Pour les autres, disons que l’on retrouve ce ton volontiers léger (à ne pas confondre avec joyeux) à la Menomena, une pop ludique et décontractée, à la fois riche dans le contenu et modeste, presque effacée, dans le faire-savoir. Ce qui change par contre c’est une relative linéarité des mélodies, une ligne droite si vous voulez là où Menomena aime les angles droits et les brusques changements de ton, semblant pris de nausées rien qu’à l’idée que l’on puisse taper du pied sur leur musique.

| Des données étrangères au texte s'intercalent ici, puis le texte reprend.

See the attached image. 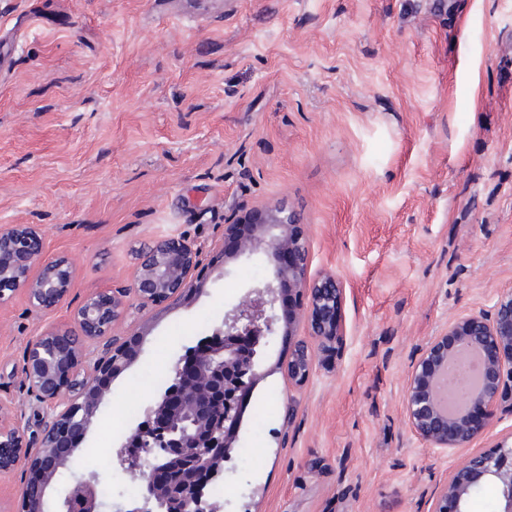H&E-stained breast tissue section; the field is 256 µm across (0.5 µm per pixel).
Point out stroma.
Wrapping results in <instances>:
<instances>
[{
    "label": "stroma",
    "mask_w": 512,
    "mask_h": 512,
    "mask_svg": "<svg viewBox=\"0 0 512 512\" xmlns=\"http://www.w3.org/2000/svg\"><path fill=\"white\" fill-rule=\"evenodd\" d=\"M0 225L37 224L75 274L66 301L0 304V396L26 436V345L100 288H124L129 365L46 490L138 487L118 447L185 347L265 280L224 229L271 205L307 236L308 279L343 290L335 364L285 371L302 325L259 361L224 512H432L468 455L512 436V401L468 447L433 450L405 417L425 343L512 291V0H0ZM200 247L204 287L140 308L138 253ZM140 409L129 412L125 403Z\"/></svg>",
    "instance_id": "35a3bbf8"
}]
</instances>
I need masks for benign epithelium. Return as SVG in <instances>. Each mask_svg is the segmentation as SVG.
<instances>
[{
	"instance_id": "1",
	"label": "benign epithelium",
	"mask_w": 512,
	"mask_h": 512,
	"mask_svg": "<svg viewBox=\"0 0 512 512\" xmlns=\"http://www.w3.org/2000/svg\"><path fill=\"white\" fill-rule=\"evenodd\" d=\"M261 251L271 276L250 286L212 334L184 349L143 419L121 442V465L142 482L136 499L115 512H224L209 486L224 480V462L240 424V395L257 379L262 349L279 331L283 292L303 297L295 318L315 347L300 343L288 360V382L303 385L316 353L330 354L342 340V292L336 277H306L308 247L295 215L275 206L260 218L234 258ZM44 234L37 224L0 226V303L22 292L38 312L67 299L74 271L64 258L43 259ZM201 249L181 237L161 238L145 250L133 290L141 306L178 301L200 290L195 276ZM123 288H101L73 312L68 327L51 328L26 346L22 374L33 401L46 407L41 439L34 446L12 403L0 398V478L26 472L17 490L20 512H46L44 497L58 470L87 435L104 391L99 379L126 368L131 340L114 334L128 315ZM479 352L481 366L464 405L448 409L444 378L459 353ZM512 393V292L491 313L455 318L432 337L413 368L405 412L414 434L428 447L465 448L493 422ZM91 473L75 480L55 512H104ZM491 485L496 512H512V442L469 456L435 497L433 512H469L474 492Z\"/></svg>"
}]
</instances>
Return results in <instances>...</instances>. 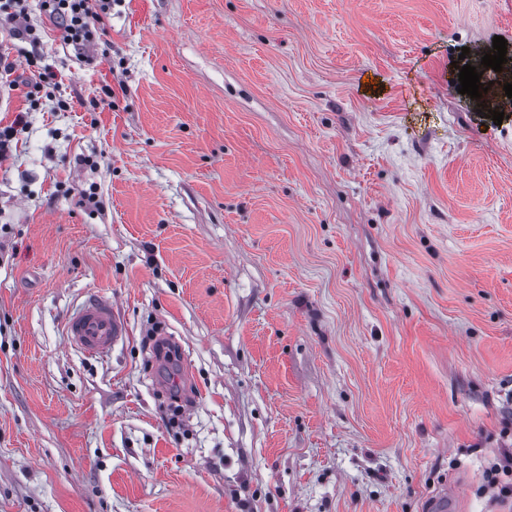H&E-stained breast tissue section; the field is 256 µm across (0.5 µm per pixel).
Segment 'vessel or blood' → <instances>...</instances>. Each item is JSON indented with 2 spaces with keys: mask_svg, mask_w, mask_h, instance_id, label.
I'll return each instance as SVG.
<instances>
[{
  "mask_svg": "<svg viewBox=\"0 0 512 512\" xmlns=\"http://www.w3.org/2000/svg\"><path fill=\"white\" fill-rule=\"evenodd\" d=\"M64 330L70 345L91 356L110 352L127 334L125 323L106 298L84 302L67 318Z\"/></svg>",
  "mask_w": 512,
  "mask_h": 512,
  "instance_id": "obj_1",
  "label": "vessel or blood"
}]
</instances>
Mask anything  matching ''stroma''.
I'll return each mask as SVG.
<instances>
[{"label":"stroma","mask_w":512,"mask_h":512,"mask_svg":"<svg viewBox=\"0 0 512 512\" xmlns=\"http://www.w3.org/2000/svg\"><path fill=\"white\" fill-rule=\"evenodd\" d=\"M30 19L0 49L62 80L0 87V512H512V0H114L87 59ZM64 330L70 345L91 356L110 352L127 335L125 323L106 298L84 302L67 318Z\"/></svg>","instance_id":"stroma-1"}]
</instances>
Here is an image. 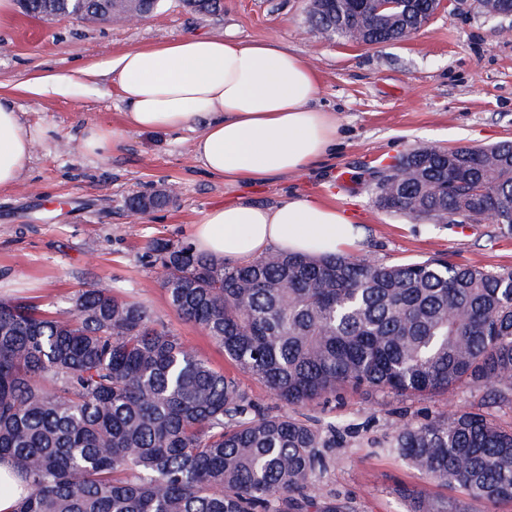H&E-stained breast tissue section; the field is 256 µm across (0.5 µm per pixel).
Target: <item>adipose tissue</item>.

La voix ? Lymphatique à souhait, effacée elle-aussi. Qui a vu le groupe jouer se rappelle sans doute le sourire en coin et l’œil pétillant de l’ami Brent au moment de gloser vocalement sur les arabesques rythmiques de ses deux comparses (un batteur hallucinogène et un guitariste/saxophoniste chanteur à ses heures perdues également), un air juvénile et mutin ayant toutefois plus à voir avec l’étudiant brillant à baskets et bretelles qu’avec le jeune ado à converses. Ce son tout simple, accessible au commun des mélomanes mais qui ne caresse jamais le public dans le sens du poil auditif. Peut-être y-a-t-il ici plus d’emphase (des orchestrations plus denses, bien plus de piano) que chez Menomena, les amateurs d’Owen Pallett pourront aimer ce son, plus organique et terrestre que chez le violonneux canadien mais sensiblement proche côté humeur (l’acoustique Bellyfulla par exemple).
Le disque à contre lui, comme Menomena d’ailleurs, de pouvoir paraitre par trop dilettante ou dénué d’émotions (on est à l’aise dans cette musique, on n’y frissonne pas il est vrai), les chansons manquant peut-être de corps et d’assise (une rythmique en lévitation comme toujours avec notre homme). Qu’importe, le disque est bon , la musique agréable, ce disque est une curiosité à découvrir. On mettra en avant deux titres tout particulièrement, I say fever et Always right, deux jolis moments de ce début d’année musicale.
Aux marges des humeurs et des tonalités, la musique de Ramona Falls sait trouver sa place pour qui aime la pop bricolée à la main sans pour autant se refuser toute ambition orchestrale.